===== DATASET ROWS
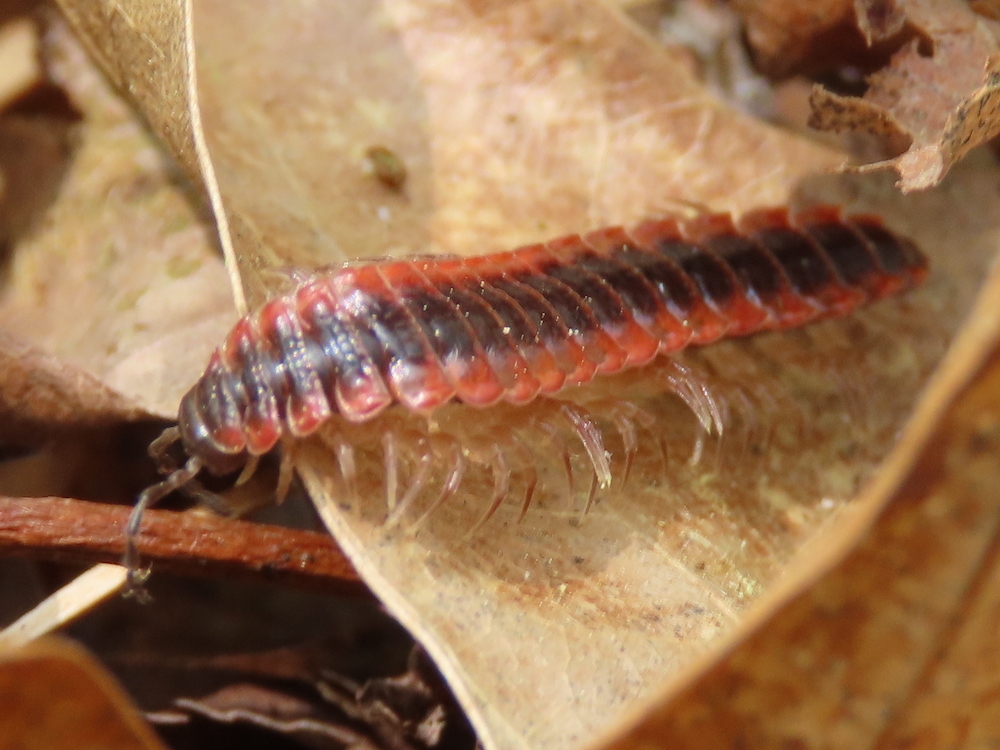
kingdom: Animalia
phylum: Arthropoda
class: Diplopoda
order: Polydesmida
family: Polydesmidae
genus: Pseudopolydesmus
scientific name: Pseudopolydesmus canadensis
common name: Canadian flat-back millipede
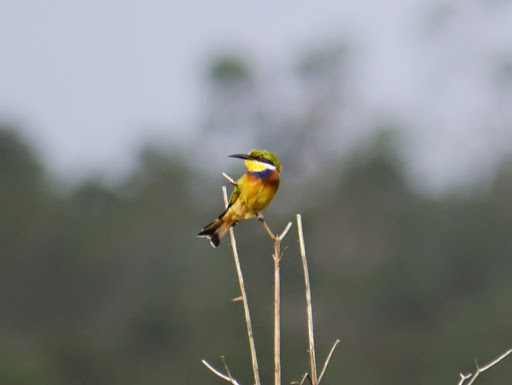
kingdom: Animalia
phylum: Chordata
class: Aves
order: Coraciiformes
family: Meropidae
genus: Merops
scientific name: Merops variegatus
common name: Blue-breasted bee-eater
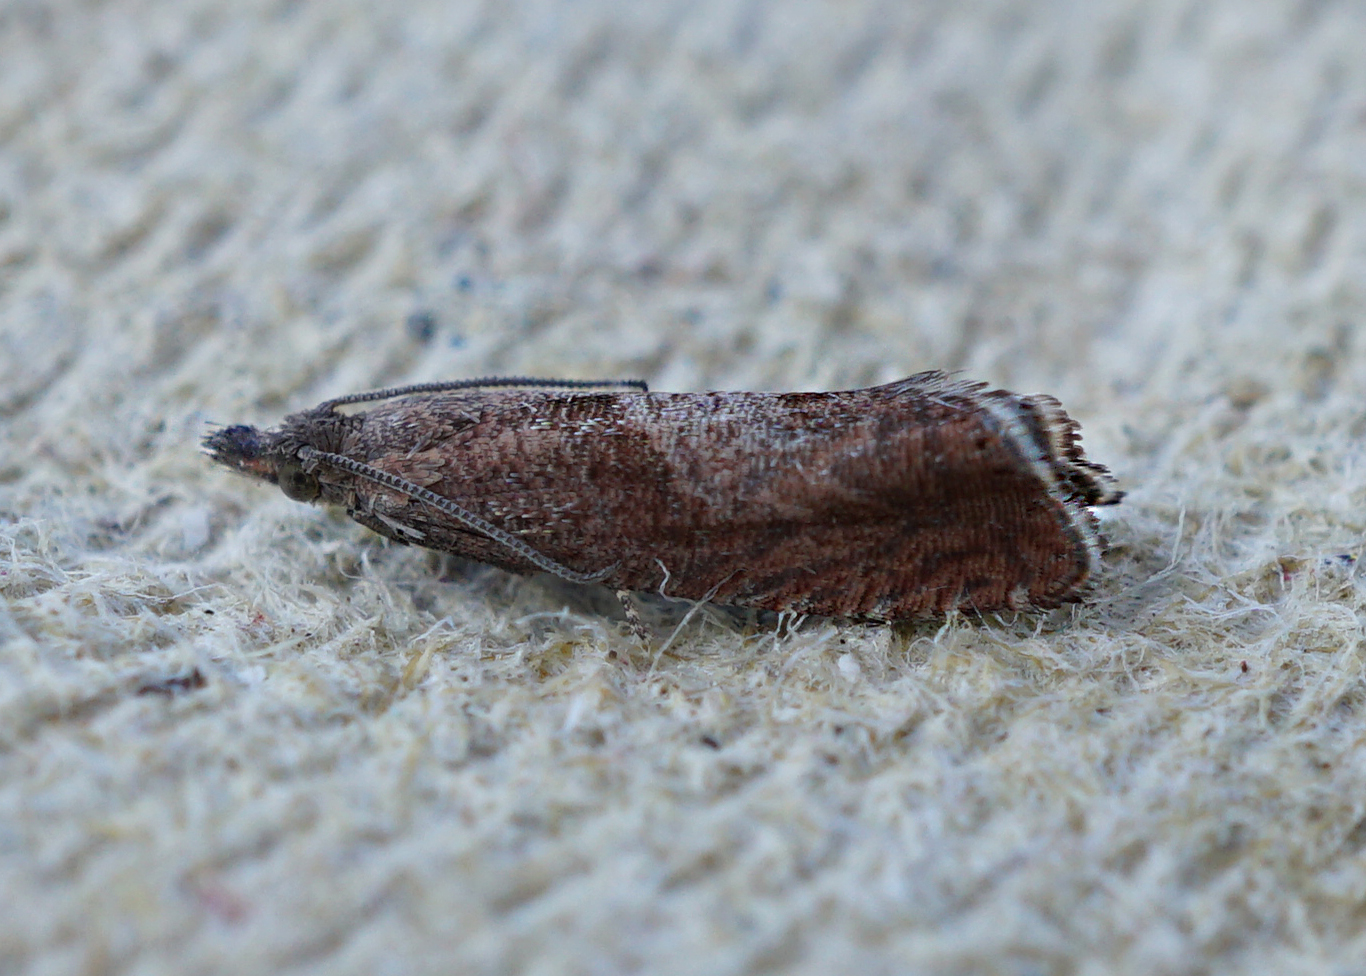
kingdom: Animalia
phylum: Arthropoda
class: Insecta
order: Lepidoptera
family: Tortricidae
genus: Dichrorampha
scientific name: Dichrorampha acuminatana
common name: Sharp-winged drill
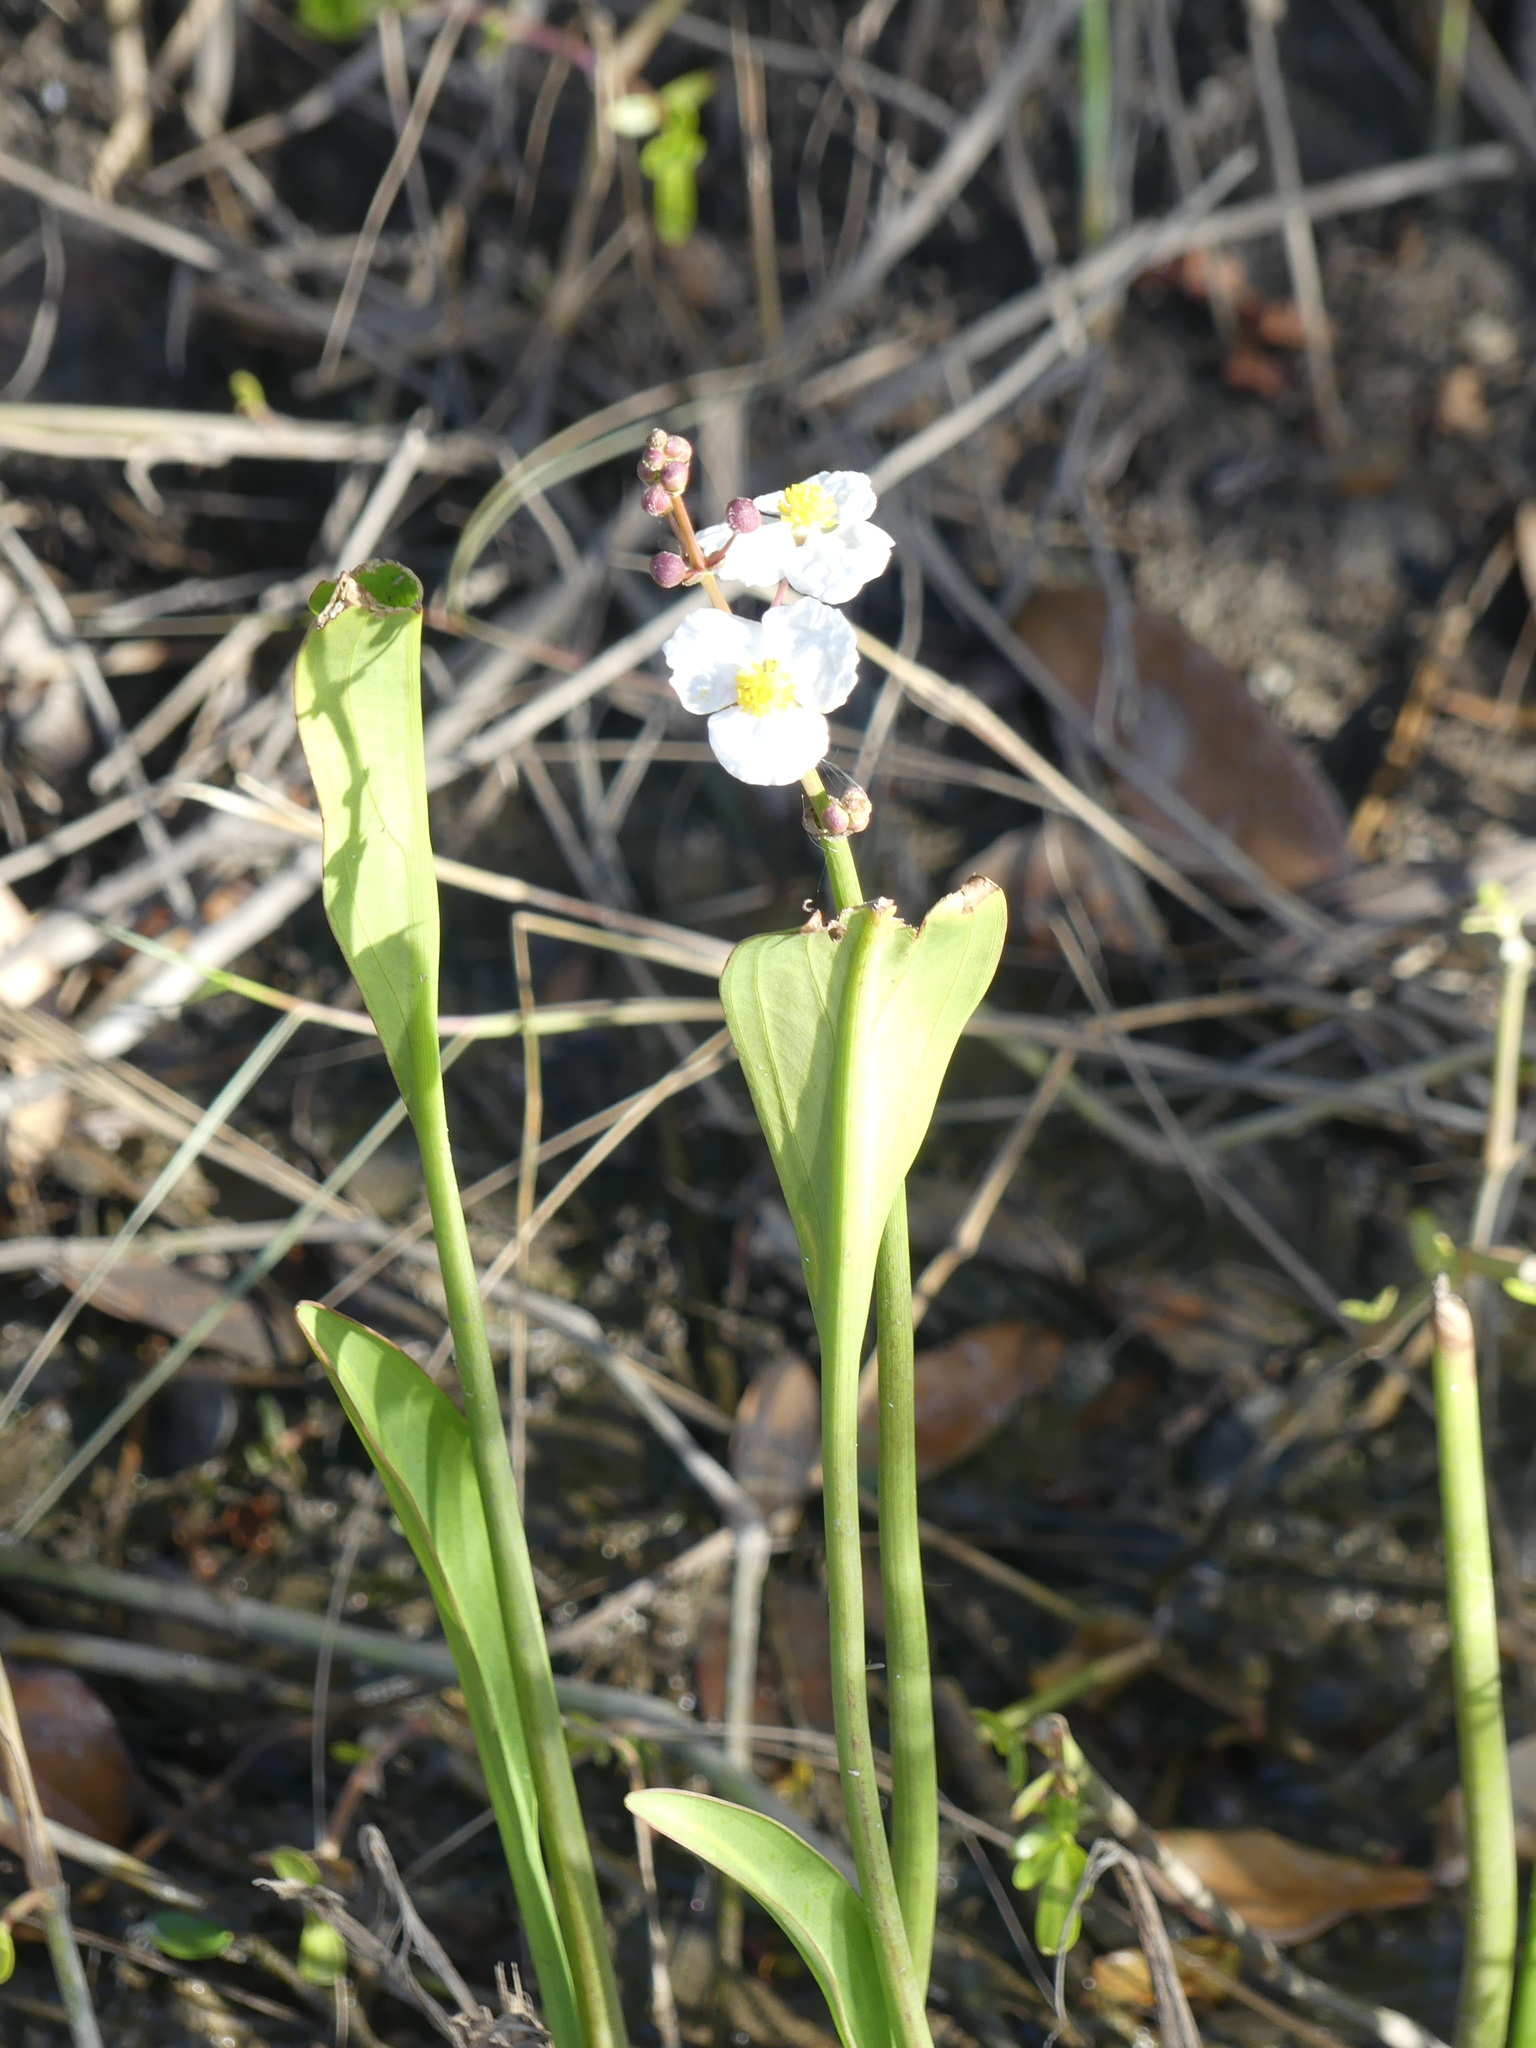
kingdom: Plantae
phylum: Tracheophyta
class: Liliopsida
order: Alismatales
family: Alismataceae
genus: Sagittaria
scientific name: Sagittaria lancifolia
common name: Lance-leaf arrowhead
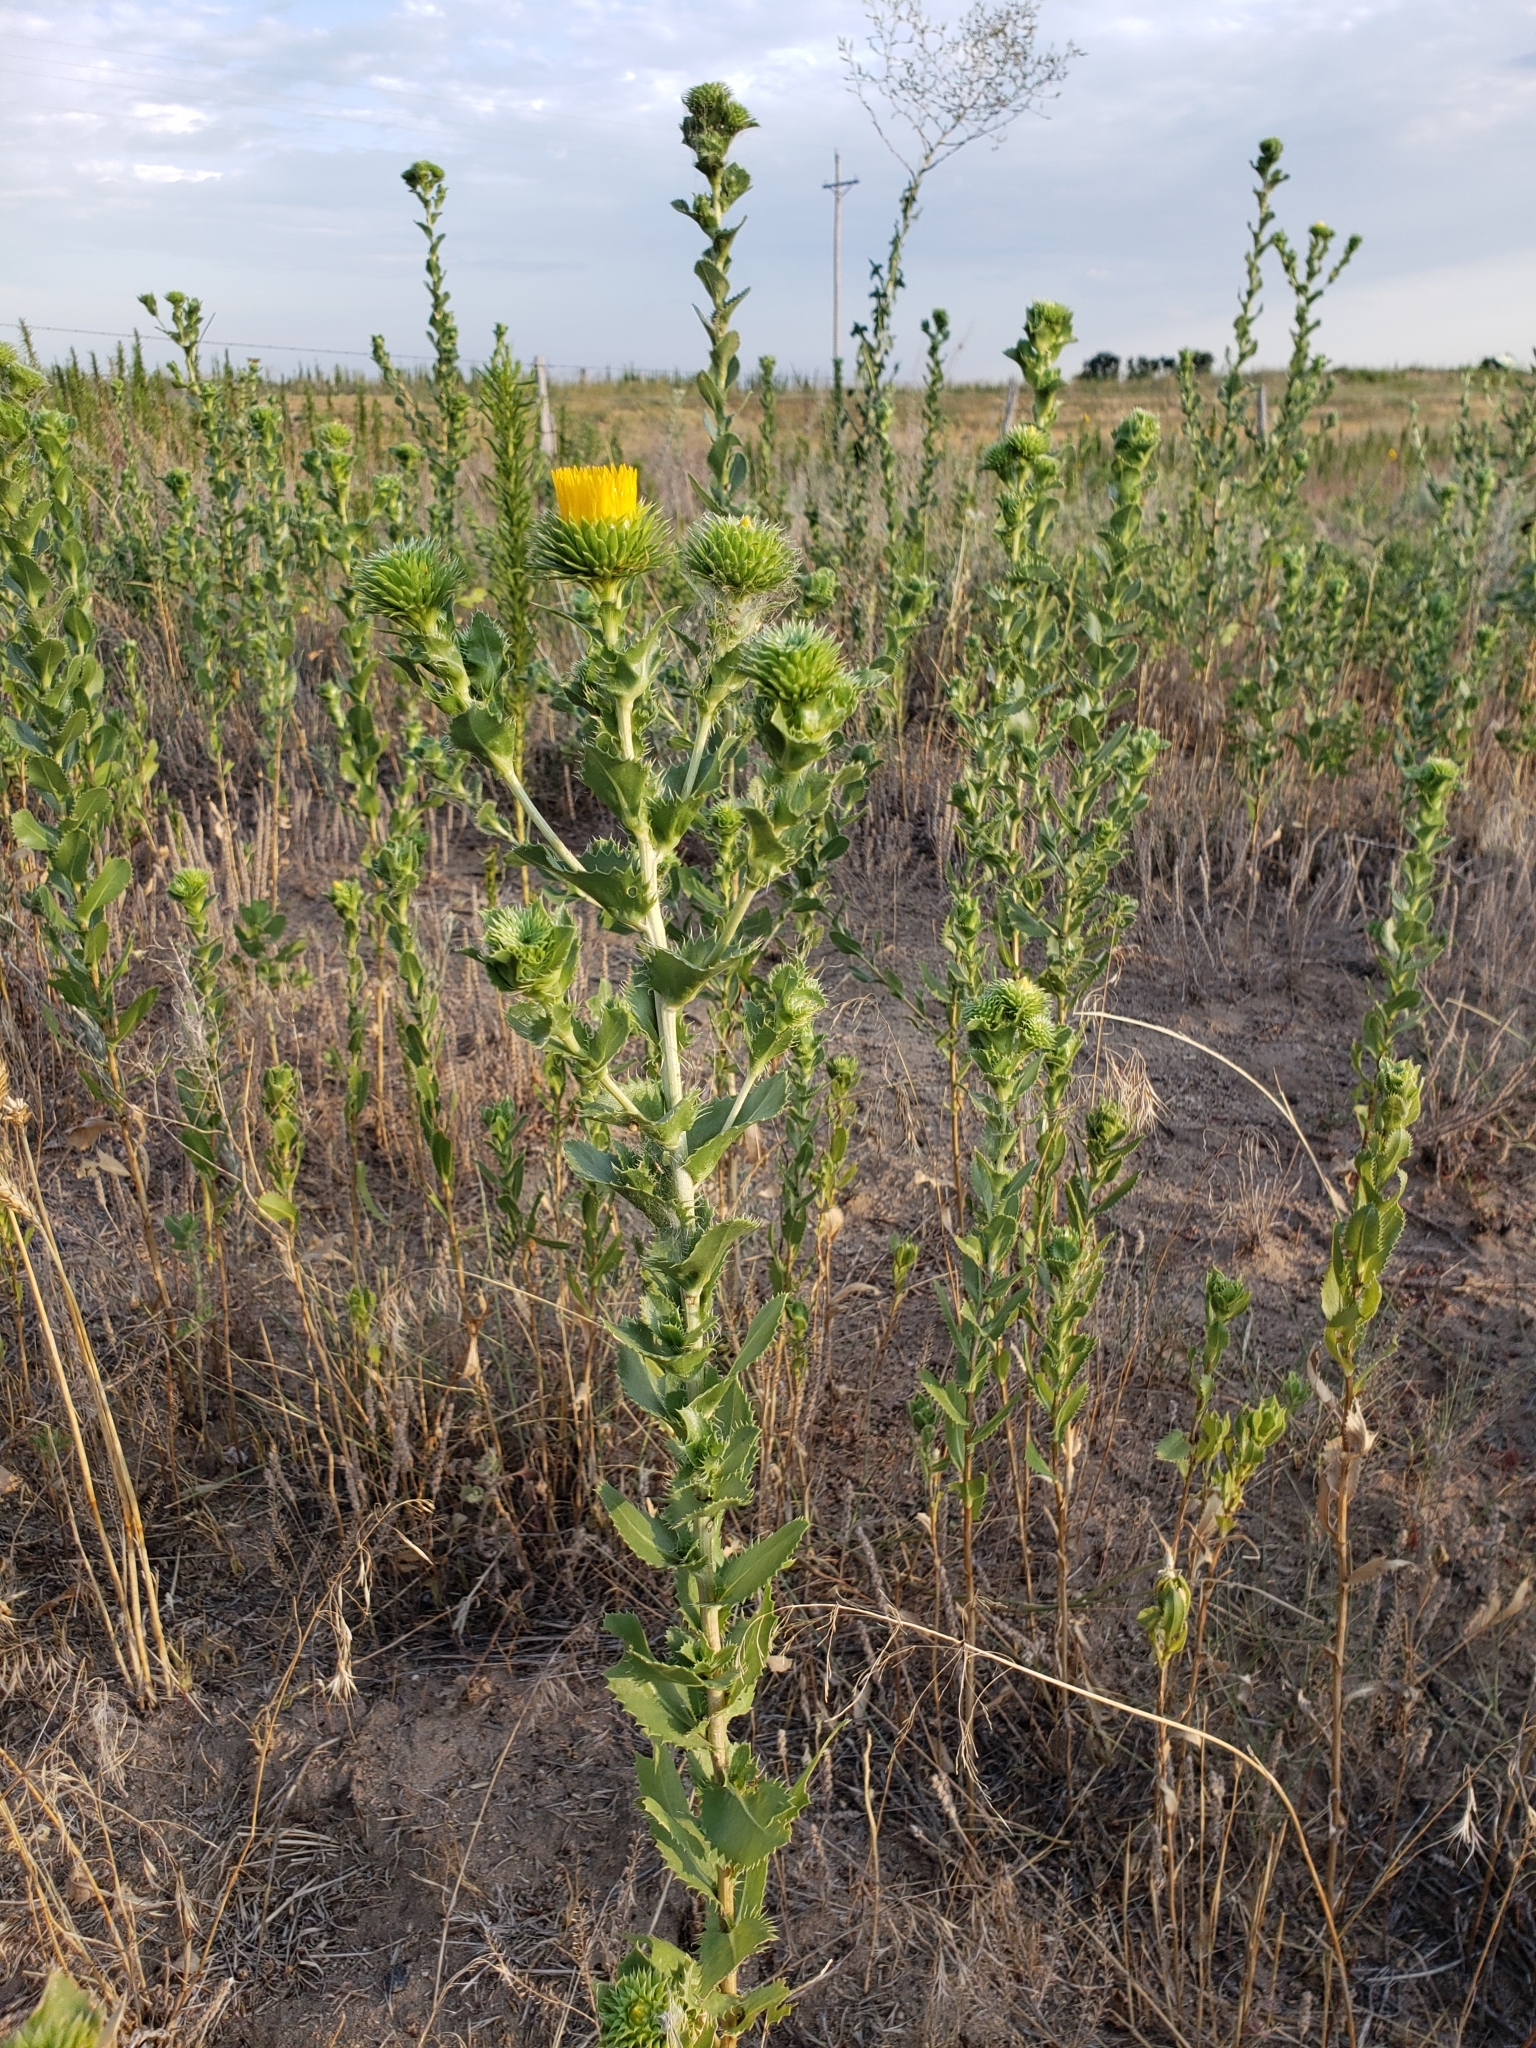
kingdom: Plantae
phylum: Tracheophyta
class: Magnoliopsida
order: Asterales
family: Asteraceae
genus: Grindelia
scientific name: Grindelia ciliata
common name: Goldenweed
==========
**THE REQUEST**
List every line in the items above that contains the string "common", copying each line in full; a match must agree in case.

**COMPLETE OUTPUT**
common name: Canadian flat-back millipede
common name: Blue-breasted bee-eater
common name: Sharp-winged drill
common name: Lance-leaf arrowhead
common name: Goldenweed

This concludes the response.